Dataset entries =>
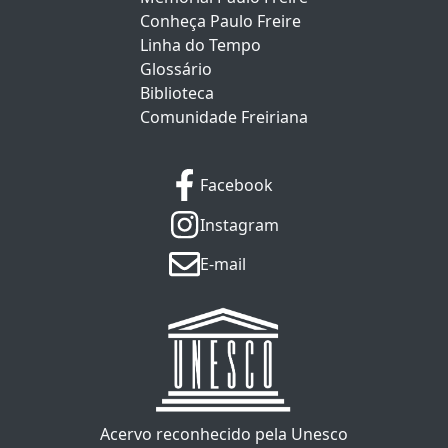
Conheça Paulo Freire
Linha do Tempo
Glossário
Biblioteca
Comunidade Freiriana
Facebook
Instagram
E-mail
Acervo reconhecido pela Unesco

Task => Format the text lines of the listing above as a JSON list of strings, with one string for each line and no blank lines. Leave the pictures out of the answer.

Solution to the exercise =>
[
  "Conheça Paulo Freire",
  "Linha do Tempo",
  "Glossário",
  "Biblioteca",
  "Comunidade Freiriana",
  "Facebook",
  "Instagram",
  "E-mail",
  "Acervo reconhecido pela Unesco"
]